1. United States
  2. Calif.
  3. Letter

Urge Extension of New START Treaty Before February 2026 Expiration

To: Sen. Padilla, Rep. Garamendi, Sen. Schiff

From: A constituent in Richmond, CA

January 13

I am writing to urge you to prioritize the extension of the New START treaty before its expiration on February 5, 2026. This treaty, signed by Presidents Obama and Medvedev in Prague on April 8, 2010, remains the last remaining bilateral nuclear arms control agreement between the United States and Russia. Its loss would eliminate critical limits on strategic nuclear weapons and end verification mechanisms that have provided transparency for over a decade. New START caps deployed strategic nuclear warheads at 1,550 per country and limits deployed intercontinental ballistic missiles, submarine-launched ballistic missiles, and heavy bombers to 700. These restrictions represent a nearly two-thirds reduction from the original START treaty. Without extension, both nations could expand their arsenals without constraint, increasing the risk of miscalculation and arms race escalation. The treaty's verification provisions, including 18 annual on-site inspections and satellite monitoring, have been essential for strategic stability.

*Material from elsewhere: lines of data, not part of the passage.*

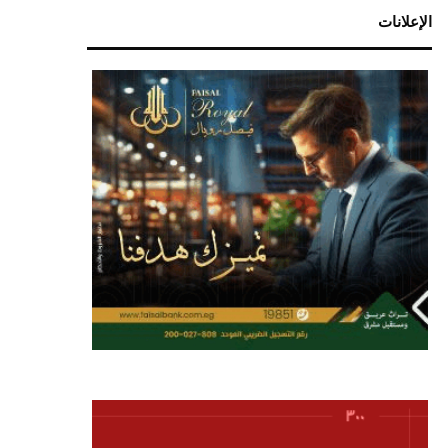
الإعلانات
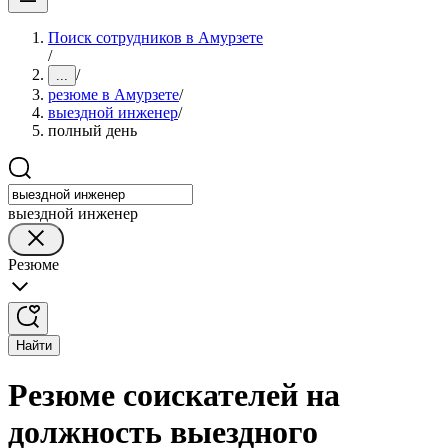
Поиск сотрудников в Амурзете
/
/
...
резюме в Амурзете
/
выездной инженер
/
полный день
выездной инженер
Резюме
Найти
Резюме соискателей на
должность выездного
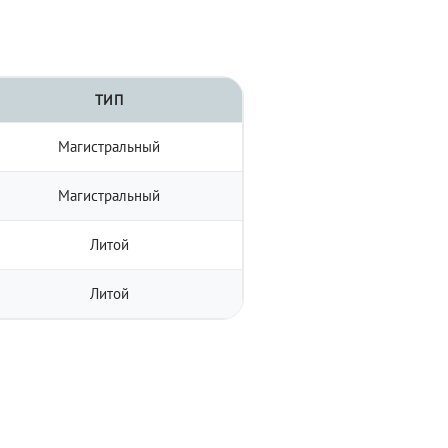
ТИП
Магистральный
Магистральный
Литой
Литой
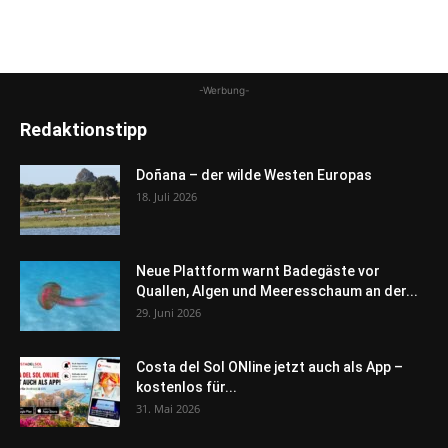
-Werbung-
Redaktionstipp
Doñana – der wilde Westen Europas
18. Juli 2026
Neue Plattform warnt Badegäste vor
Quallen, Algen und Meeresschaum an der...
29. Juni 2026
Costa del Sol ONline jetzt auch als App –
kostenlos für...
31. Mai 2026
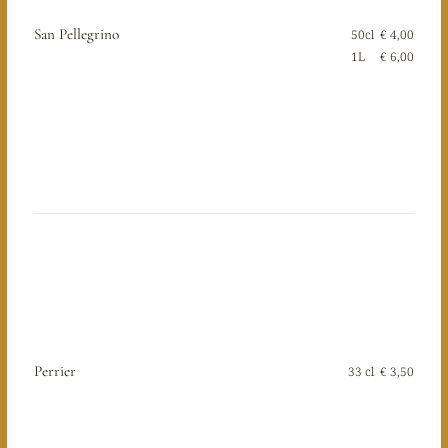
San Pellegrino
50cl
€ 4,00
1L
€ 6,00
Perrier
33 cl
€ 3,50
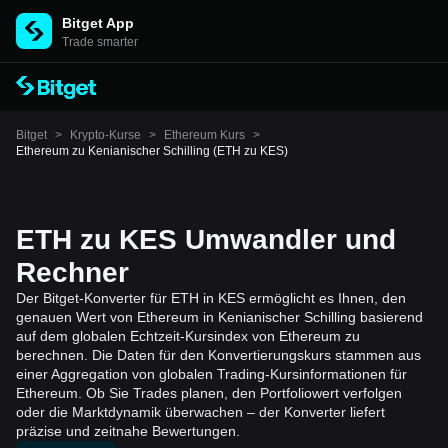
Bitget App
Trade smarter
Bitget
>
Krypto-Kurse
>
Ethereum Kurs
>
Ethereum zu Kenianischer Schilling (ETH zu KES)
ETH zu KES Umwandler und
Rechner
Der Bitget-Konverter für ETH in KES ermöglicht es Ihnen, den
genauen Wert von Ethereum in Kenianischer Schilling basierend
auf dem globalen Echtzeit-Kursindex von Ethereum zu
berechnen. Die Daten für den Konvertierungskurs stammen aus
einer Aggregation von globalen Trading-Kursinformationen für
Ethereum. Ob Sie Trades planen, den Portfoliowert verfolgen
oder die Marktdynamik überwachen – der Konverter liefert
präzise und zeitnahe Bewertungen.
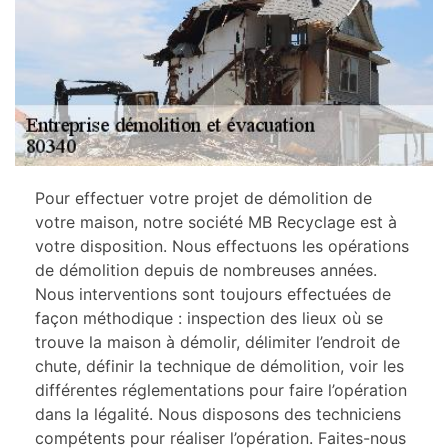
Pour effectuer votre projet de démolition de
votre maison, notre société MB Recyclage est à
votre disposition. Nous effectuons les opérations
de démolition depuis de nombreuses années.
Nous interventions sont toujours effectuées de
façon méthodique : inspection des lieux où se
trouve la maison à démolir, délimiter l’endroit de
chute, définir la technique de démolition, voir les
différentes réglementations pour faire l’opération
dans la légalité. Nous disposons des techniciens
compétents pour réaliser l’opération. Faites-nous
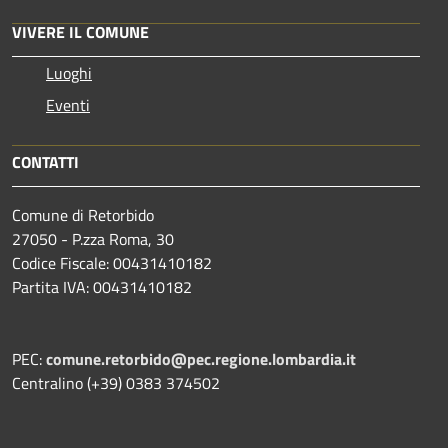
VIVERE IL COMUNE
Luoghi
Eventi
CONTATTI
Comune di Retorbido
27050 - P.zza Roma, 30
Codice Fiscale: 00431410182
Partita IVA: 00431410182
PEC:
comune.retorbido@pec.regione.lombardia.it
Centralino (+39) 0383 374502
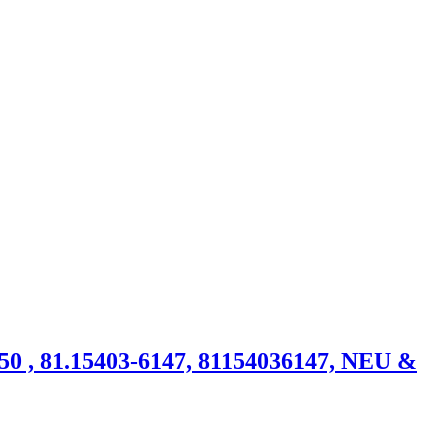
 , 81.15403-6147, 81154036147, NEU &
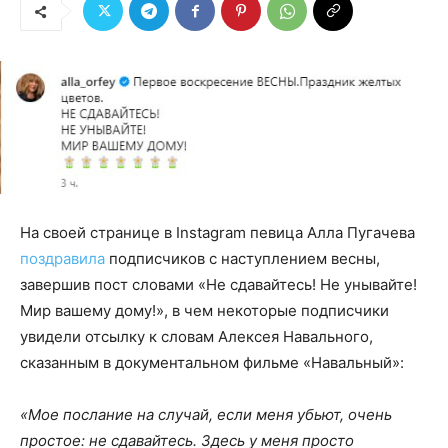
На своей странице в Instagram певица Алла Пугачева
поздравила
подписчиков с наступлением весны,
завершив пост словами «Не сдавайтесь! Не унывайте!
Мир вашему дому!», в чем некоторые подписчики
увидели отсылку к словам Алексея Навального,
сказанным в документальном фильме «Навальный»:
«Мое послание на случай, если меня убьют, очень
простое: не сдавайтесь. Здесь у меня просто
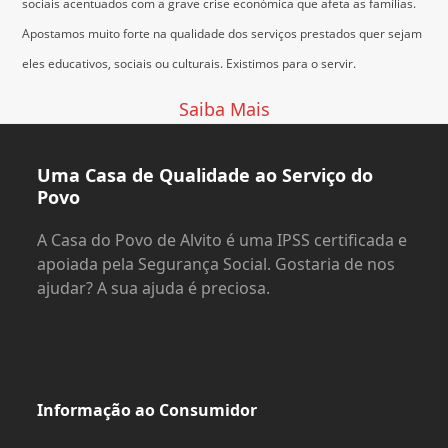
sociais acentuados com a grave crise económica que afeta as famílias.
Apostamos muito forte na qualidade dos serviços prestados quer sejam
eles educativos, sociais ou culturais.
Existimos para o servir.
Saiba Mais
Uma Casa de Qualidade ao Serviço do
Povo
A Casa do Povo de Alvito é uma IPSS certificada e
apoiada pela Segurança Social. Gostaria de nos
ajudar? A sua ajuda é preciosa.
Informação ao Consumidor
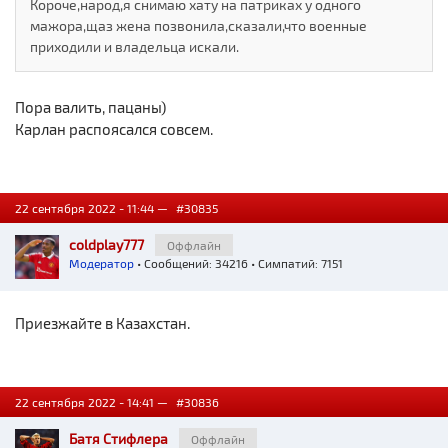
Короче,народ,я снимаю хату на патриках у одного
мажора,щаз жена позвонила,сказали,что военные
приходили и владельца искали.
Пора валить, пацаны)
Карлан распоясался совсем.
22 сентября 2022 - 11:44 —
#30835
coldplay777
Оффлайн
Модератор
• Сообщений: 34216 • Симпатий: 7151
Приезжайте в Казахстан.
22 сентября 2022 - 14:41 —
#30836
Батя Стифлера
Оффлайн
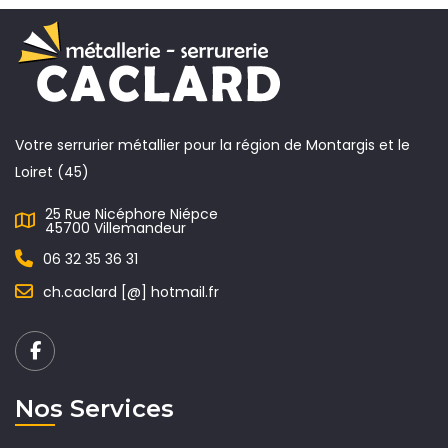
Votre serrurier métallier pour la région de Montargis et le
Loiret (45)
25 Rue Nicéphore Niépce
45700 Villemandeur
06 32 35 36 31
ch.caclard [@] hotmail.fr
Nos Services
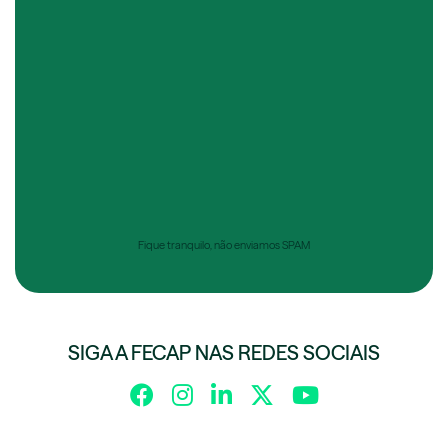
Fique tranquilo, não enviamos SPAM
SIGA A FECAP NAS REDES SOCIAIS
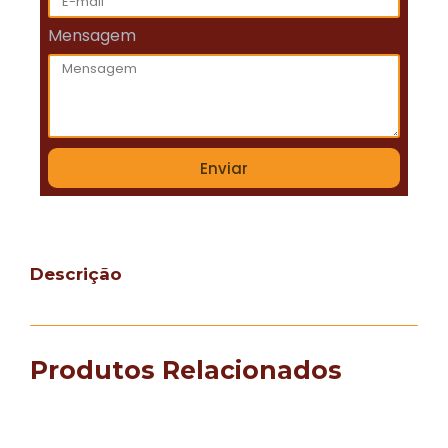
Mensagem
Enviar
Descrição
Produtos Relacionados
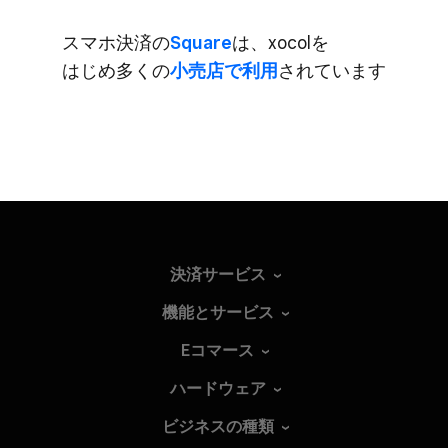
スマホ決済の
​Square
は、​xocolを​
はじめ多くの
​小売店で​利用
されています
決済サービス
機能とサービス
Eコマース
ハードウェア
ビジネスの種類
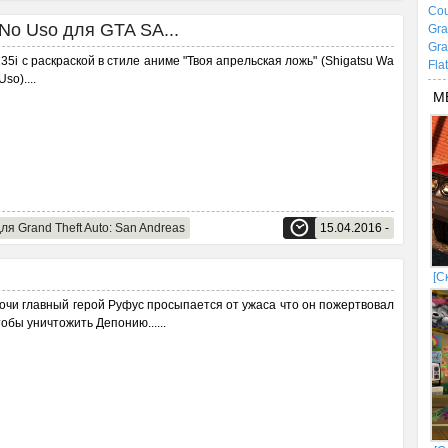
Cou
No Uso для GTA SA...
Gra
Gra
5i с раскраской в стиле аниме "Твоя апрельская ложь" (Shigatsu Wa
Fla
Uso).
...
М
ля Grand Theft Auto: San Andreas
15.04.2016 -
[С
очи главный герой Руфус просыпается от ужаса что он пожертвовал
тобы уничтожить Депонию...
...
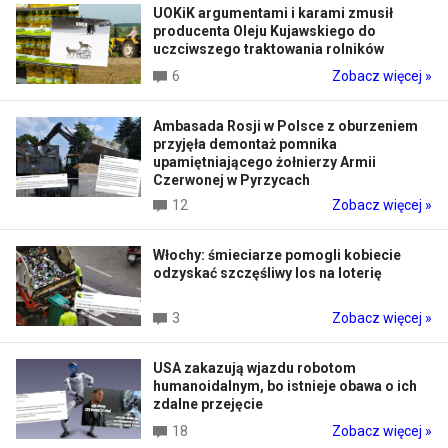
UOKiK argumentami i karami zmusił
producenta Oleju Kujawskiego do
uczciwszego traktowania rolników
6
Zobacz więcej »
Ambasada Rosji w Polsce z oburzeniem
przyjęła demontaż pomnika
upamiętniającego żołnierzy Armii
Czerwonej w Pyrzycach
12
Zobacz więcej »
Włochy: śmieciarze pomogli kobiecie
odzyskać szczęśliwy los na loterię
3
Zobacz więcej »
USA zakazują wjazdu robotom
humanoidalnym, bo istnieje obawa o ich
zdalne przejęcie
18
Zobacz więcej »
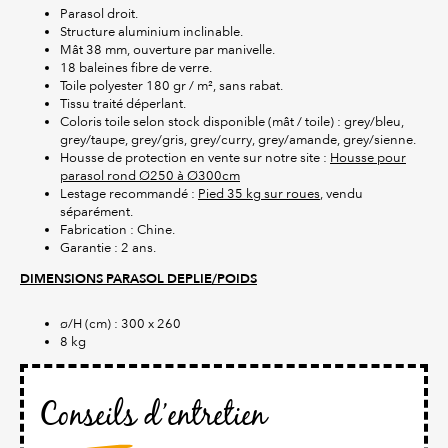
Parasol droit.
Structure aluminium inclinable.
Mât 38 mm, ouverture par manivelle.
18 baleines fibre de verre.
Toile polyester 180 gr / m², sans rabat.
Tissu traité déperlant.
Coloris toile selon stock disponible (mât / toile) : grey/bleu,
grey/taupe, grey/gris, grey/curry, grey/amande, grey/sienne.
Housse de protection en vente sur notre site :
Housse pour
parasol rond Ø250 à Ø300cm
Lestage recommandé :
Pied 35 kg sur roues
, vendu
séparément.
Fabrication : Chine.
Garantie : 2 ans.
DIMENSIONS PARASOL DEPLIE/POIDS
ø/H (cm) : 300 x 260
8 kg
Conseils d’entretien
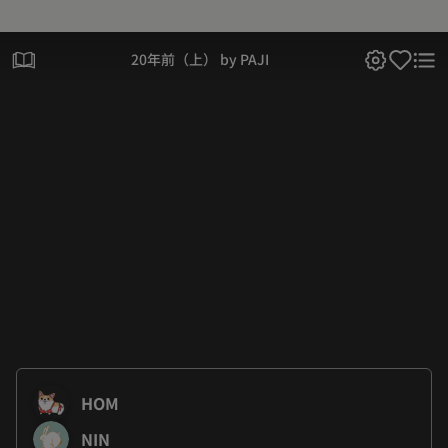
20年前（上） by PAJI
HOM
NIN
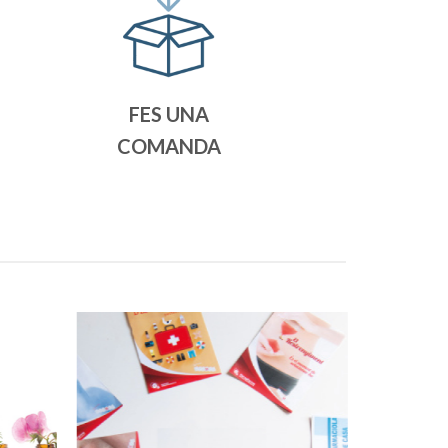
FES UNA
COMANDA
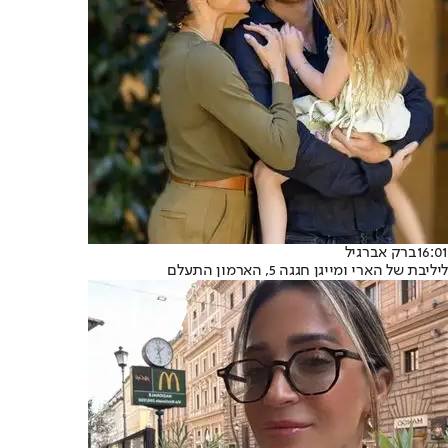
16:01
ברק אברגיל
ליליבת של הארי ומייגן חגגה 5, הארמון התעלם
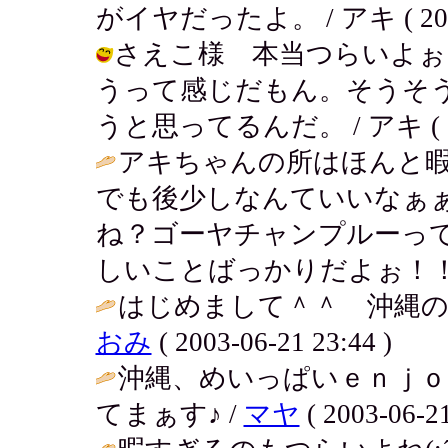
がイヤだったよ。 / アキ ( 2003-0
さえこ様 本当つらいよぉ
うって感じだもん。そうそ
うと思ってるんだ。 / アキ ( 2003
アキちゃんの所はほんと
でも後少しなんていいなぁ
ね？ゴーヤチャンプルーっ
しいことばっかりだよぉ！！
はじめまして＾＾ 沖縄の
おみ
( 2003-06-21 23:44 )
沖縄、めいっぱいｅｎｊｏ
てまぁす♪ /
マヤ
( 2003-06-21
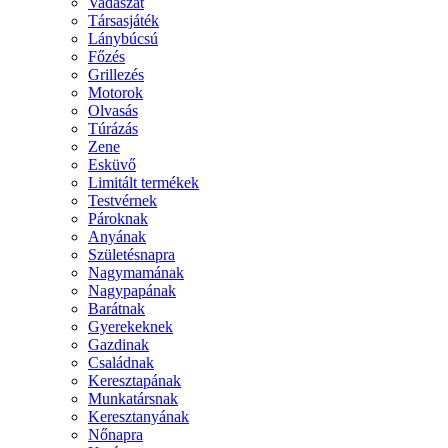
Vadászat
Társasjáték
Lánybúcsú
Főzés
Grillezés
Motorok
Olvasás
Túrázás
Zene
Esküvő
Limitált termékek
Testvérnek
Pároknak
Anyának
Születésnapra
Nagymamának
Nagypapának
Barátnak
Gyerekeknek
Gazdinak
Családnak
Keresztapának
Munkatársnak
Keresztanyának
Nőnapra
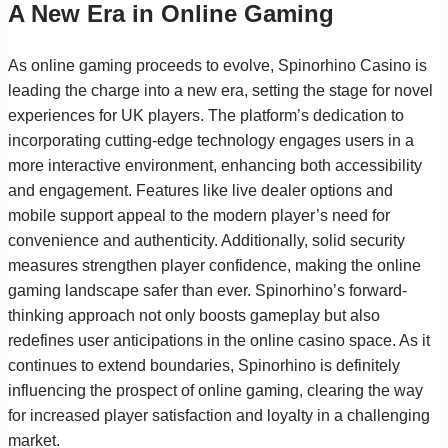
A New Era in Online Gaming
As online gaming proceeds to evolve, Spinorhino Casino is
leading the charge into a new era, setting the stage for novel
experiences for UK players. The platform’s dedication to
incorporating cutting-edge technology engages users in a
more interactive environment, enhancing both accessibility
and engagement. Features like live dealer options and
mobile support appeal to the modern player’s need for
convenience and authenticity. Additionally, solid security
measures strengthen player confidence, making the online
gaming landscape safer than ever. Spinorhino’s forward-
thinking approach not only boosts gameplay but also
redefines user anticipations in the online casino space. As it
continues to extend boundaries, Spinorhino is definitely
influencing the prospect of online gaming, clearing the way
for increased player satisfaction and loyalty in a challenging
market.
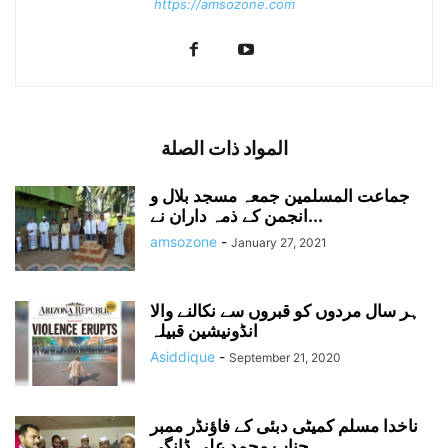
https://amsozone.com
المواد ذات الصلة
جماعت المسلمین جمعہ مسجد بلال و
انجمن کے ذمہ داران نے...
amsozone
-
January 27, 2021
ہر سال مردوں کو قبروں سے نکالنے والا
انڈونیشین قبیلہ
Asiddique
-
September 21, 2020
ناخدا مسلم کمیٹی دبئی کے فاؤنڈر ممبر
جناب محمد علی ڈانگی...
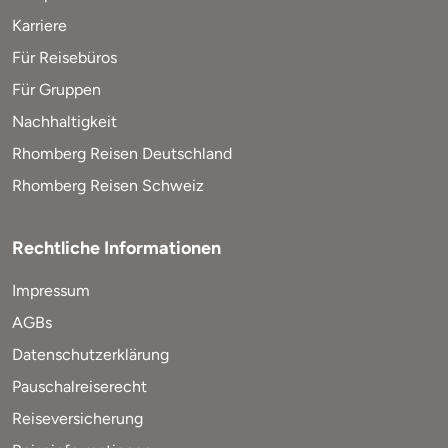
Karriere
Für Reisebüros
Für Gruppen
Nachhaltigkeit
Rhomberg Reisen Deutschland
Rhomberg Reisen Schweiz
Rechtliche Informationen
Impressum
AGBs
Datenschutzerklärung
Pauschalreiserecht
Reiseversicherung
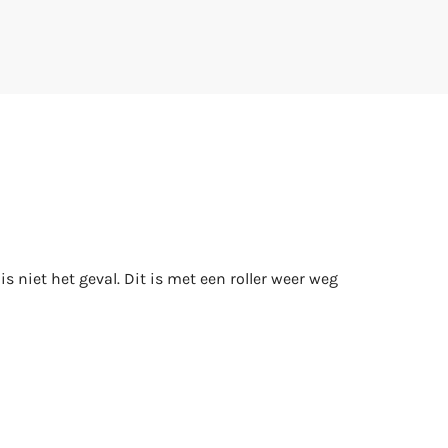
s niet het geval. Dit is met een roller weer weg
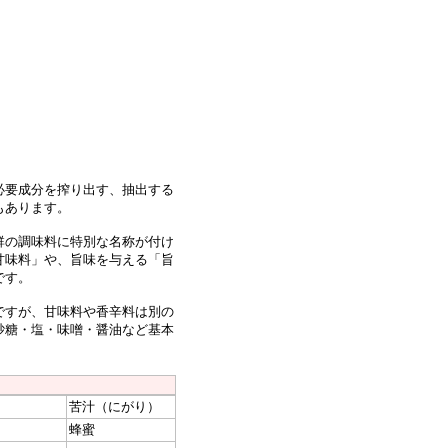
必要成分を搾り出す、抽出する
もあります。
群の調味料に特別な名称が付け
甘味料」や、旨味を与える「旨
です。
ですが、甘味料や香辛料は別の
砂糖・塩・味噌・醤油など基本
苦汁（にがり）
蜂蜜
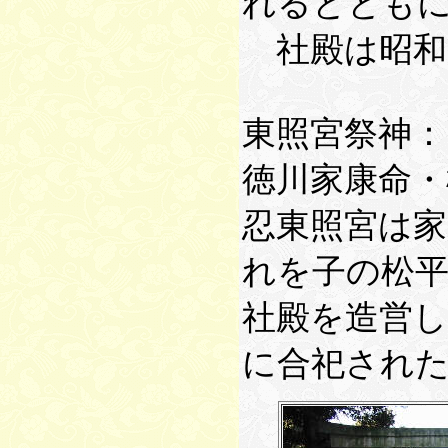
れるととも
社殿は昭和
東照宮祭神：
徳川家康命・
忍東照宮は家
れを子の松平
社殿を造営
に合祀され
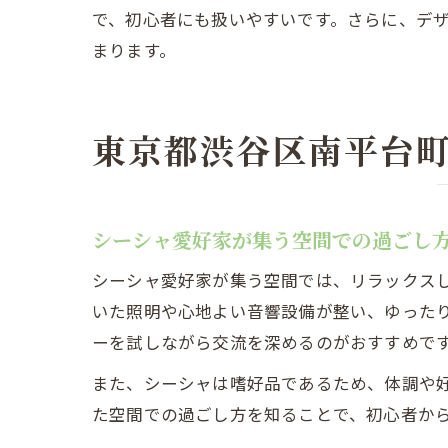
で、初心者にも扱いやすいです。さらに、デ
まります。
東京都渋谷区南平台
シーシャ愛好家が集う空間での過ごし
シーシャ愛好家が集う空間では、リラックス
いた照明や心地よい音響設備が整い、ゆった
ーを試しながら交流を深めるのがおすすめで
また、シーシャは嗜好品であるため、体調や
た空間での過ごし方を知ることで、初心者か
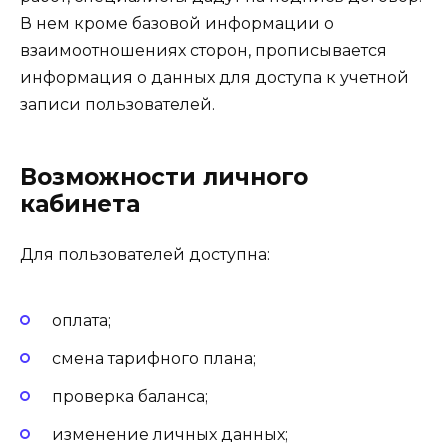
В нем кроме базовой информации о
взаимоотношениях сторон, прописывается
информация о данных для доступа к учетной
записи пользователей.
Возможности личного
кабинета
Для пользователей доступна:
оплата;
смена тарифного плана;
проверка баланса;
изменение личных данных;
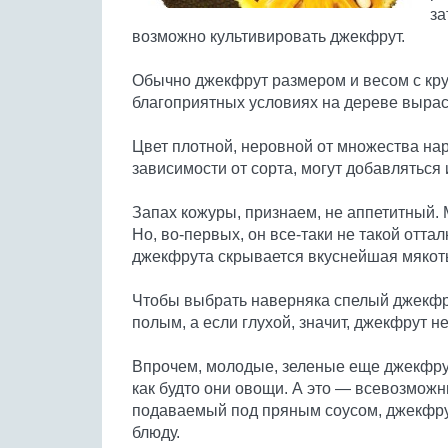
за
возможно культивировать джекфрут.
Обычно джекфрут размером и весом с кр
благоприятных условиях на дереве вырас
Цвет плотной, неровной от множества на
зависимости от сорта, могут добавляться 
Запах кожуры, признаем, не аппетитный. 
Но, во-первых, он все-таки не такой отта
джекфрута скрывается вкуснейшая мякоть
Чтобы выбрать наверняка спелый джекфру
полым, а если глухой, значит, джекфрут не
Впрочем, молодые, зеленые еще джекфру
как будто они овощи. А это — всевозможн
подаваемый под пряным соусом, джекфрут
блюду.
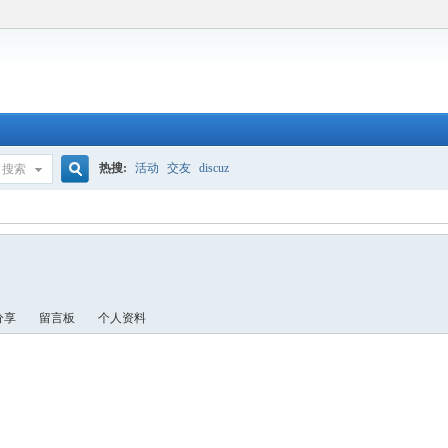
热搜:
活动
交友
discuz
搜索
搜
索
分享
留言板
个人资料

While Russia suspended participation on February 21, 2023, citing inspection access concerns, it has not formally withdrawn. Russia initially continued adhering to numerical limits, though it stopped providing notifications on March 29, 2023. Despite this setback, the treaty framework remains salvageable. The 2021 extension demonstrated that even amid strained relations, both nations recognized the value of arms control. That five-year extension was negotiated and ratified within days after President Biden took office, proving swift action is possible when political will exists. Former President George H.W. Bush and all six living former Republican Secretaries of State supported the original ratification, understanding that verification serves American security interests regardless of broader geopolitical tensions. I urge you to advocate publicly for treaty extension negotiations and to support any legislative measures that advance this goal. The alternative is an unconstrained nuclear competition that serves neither nation's interests and threatens global security. The time to act is now, before the February 2026 deadline passes and this critical safeguard disappears.